"""

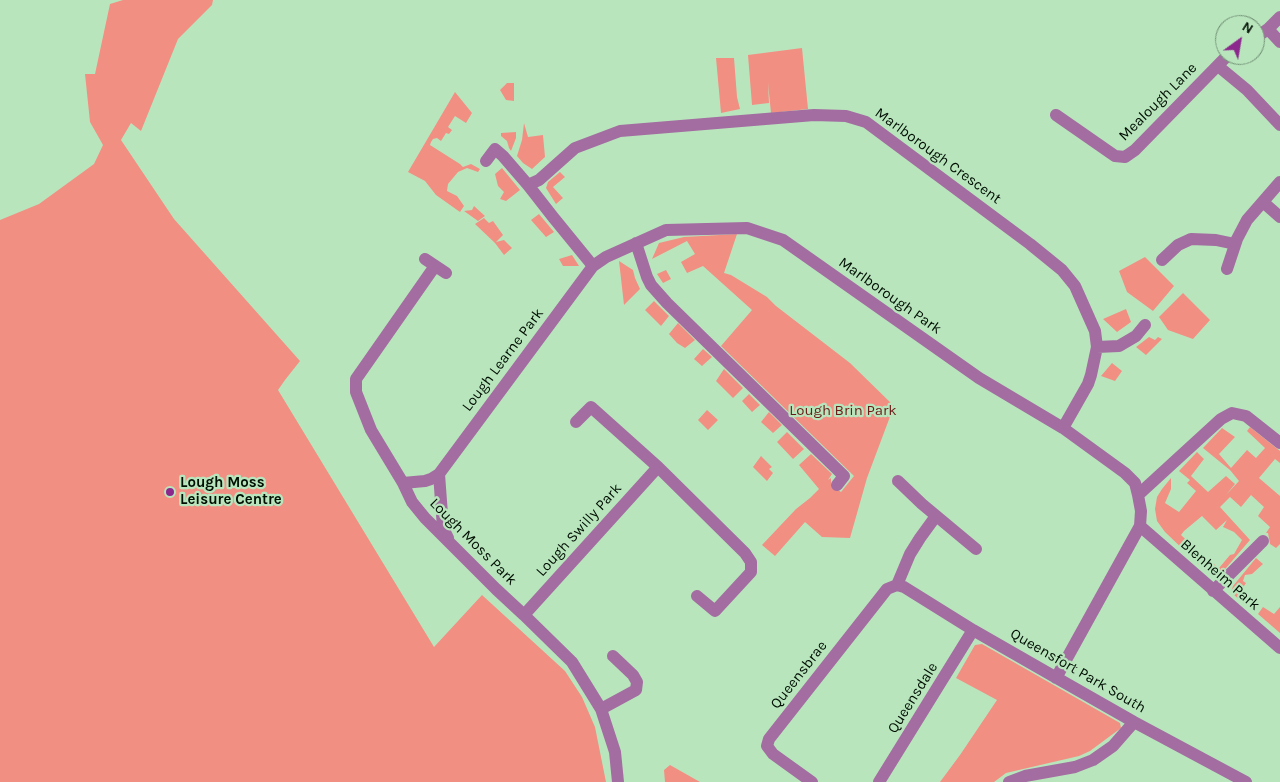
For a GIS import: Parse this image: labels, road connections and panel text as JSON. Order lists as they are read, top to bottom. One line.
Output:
{"streets":{"street":["Mealough Lane","Marlborough Crescent","Marlborough Park","Lough Learne Park","Lough Swilly Park","Lough Moss Park","Blenheim Park","Queensfort Park South","Queensbrae","Queensdale"]},"crossings":[["Marlborough Crescent","Marlborough Park"],["Marlborough Park","Lough Learne Park"],["Lough Swilly Park","Lough Moss Park"],["Queensfort Park South","Queensbrae"],["Queensfort Park South","Queensdale"]],"parks":["Lough Brin Park"],"places":["Lough Moss Leisure Centre"],"north":"top right"}
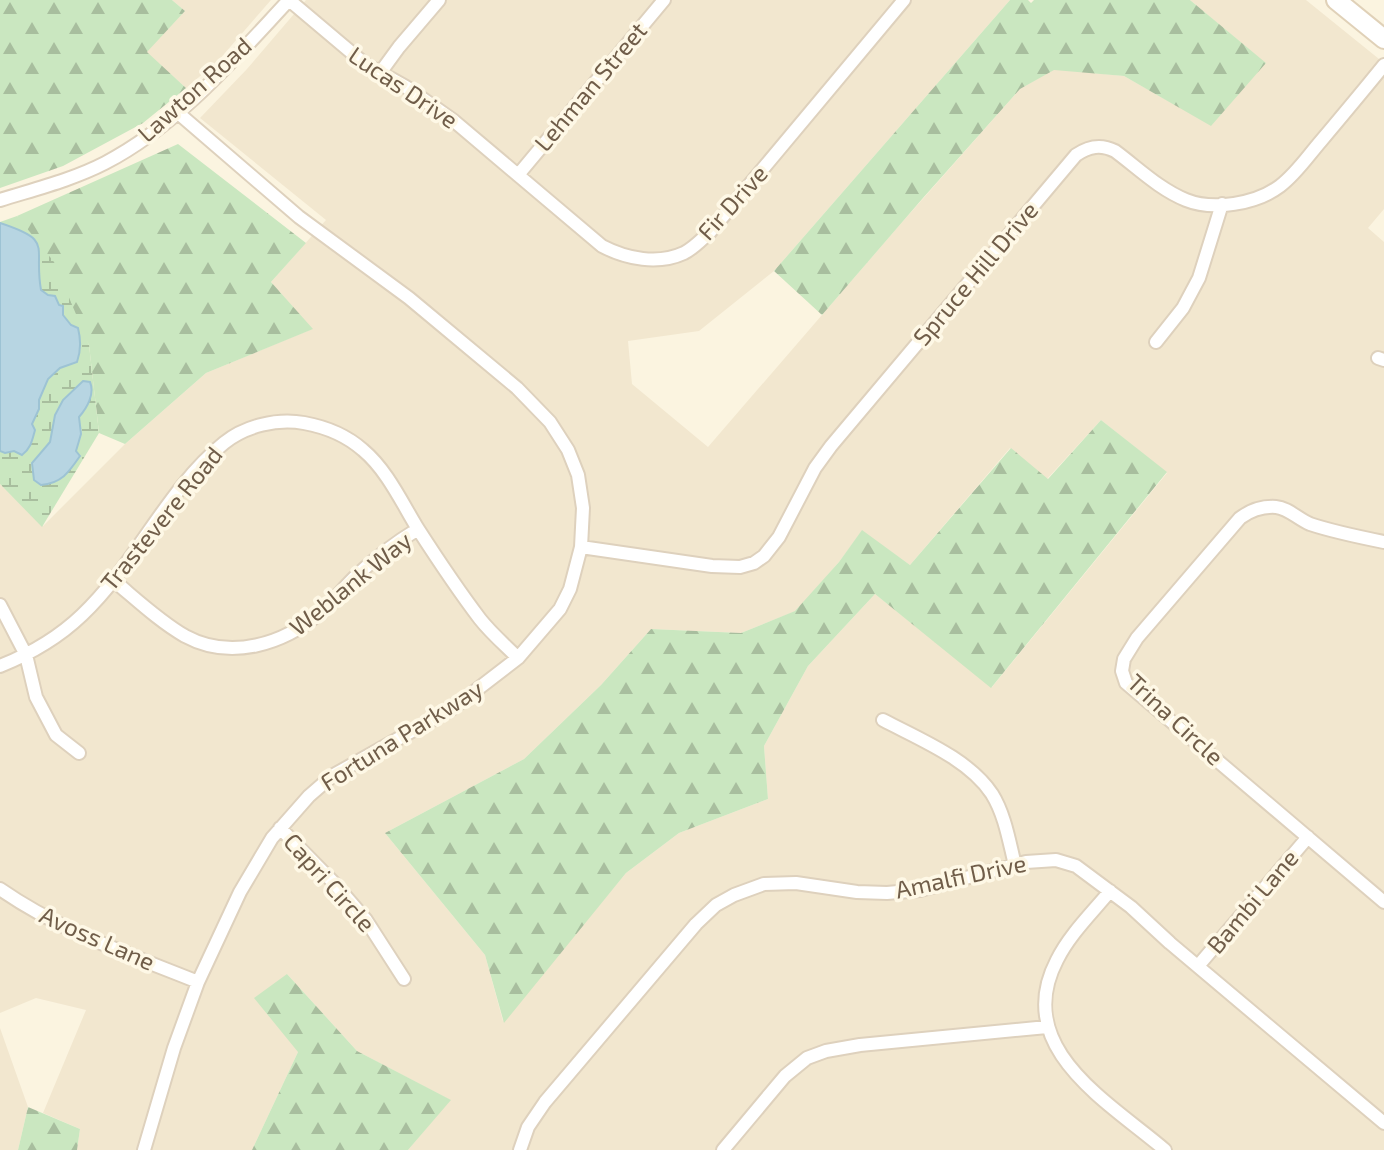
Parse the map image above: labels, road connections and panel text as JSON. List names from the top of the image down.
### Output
{
  "streets": {
    "street": [
      "Lehman Street",
      "Lucas Drive",
      "Lawton Road",
      "Fir Drive",
      "Spruce Hill Drive",
      "Trastevere Road",
      "Weblank Way",
      "Trina Circle",
      "Fortuna Parkway",
      "Amalfi Drive",
      "Capri Circle",
      "Bambi Lane",
      "Avoss Lane"
    ]
  },
  "crossings": [
    ["Lehman Street", "Lucas Drive"],
    ["Lehman Street", "Fir Drive"],
    ["Lucas Drive", "Lawton Road"],
    ["Lucas Drive", "Fir Drive"],
    ["Lawton Road", "Fortuna Parkway"],
    ["Spruce Hill Drive", "Fortuna Parkway"],
    ["Trastevere Road", "Weblank Way"],
    ["Trastevere Road", "Fortuna Parkway"],
    ["Trina Circle", "Bambi Lane"],
    ["Fortuna Parkway", "Capri Circle"],
    ["Fortuna Parkway", "Avoss Lane"],
    ["Amalfi Drive", "Bambi Lane"]
  ]
}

"""

:: WHAT YOU NEED TO DO ::
Word for word, restate all of the data, but do not copy the pictures.

:: WRITTEN REPLY ::
For a GIS import: Parse this image: labels, road connections and panel text as JSON. Order lists as they are read, top to bottom. One line.
Output:
{"streets":{"street":["Mealough Lane","Marlborough Crescent","Marlborough Park","Lough Learne Park","Lough Swilly Park","Lough Moss Park","Blenheim Park","Queensfort Park South","Queensbrae","Queensdale"]},"crossings":[["Marlborough Crescent","Marlborough Park"],["Marlborough Park","Lough Learne Park"],["Lough Swilly Park","Lough Moss Park"],["Queensfort Park South","Queensbrae"],["Queensfort Park South","Queensdale"]],"parks":["Lough Brin Park"],"places":["Lough Moss Leisure Centre"],"north":"top right"}
Parse the map image above: labels, road connections and panel text as JSON. List names from the top of the image down.
### Output
{
  "streets": {
    "street": [
      "Lehman Street",
      "Lucas Drive",
      "Lawton Road",
      "Fir Drive",
      "Spruce Hill Drive",
      "Trastevere Road",
      "Weblank Way",
      "Trina Circle",
      "Fortuna Parkway",
      "Amalfi Drive",
      "Capri Circle",
      "Bambi Lane",
      "Avoss Lane"
    ]
  },
  "crossings": [
    ["Lehman Street", "Lucas Drive"],
    ["Lehman Street", "Fir Drive"],
    ["Lucas Drive", "Lawton Road"],
    ["Lucas Drive", "Fir Drive"],
    ["Lawton Road", "Fortuna Parkway"],
    ["Spruce Hill Drive", "Fortuna Parkway"],
    ["Trastevere Road", "Weblank Way"],
    ["Trastevere Road", "Fortuna Parkway"],
    ["Trina Circle", "Bambi Lane"],
    ["Fortuna Parkway", "Capri Circle"],
    ["Fortuna Parkway", "Avoss Lane"],
    ["Amalfi Drive", "Bambi Lane"]
  ]
}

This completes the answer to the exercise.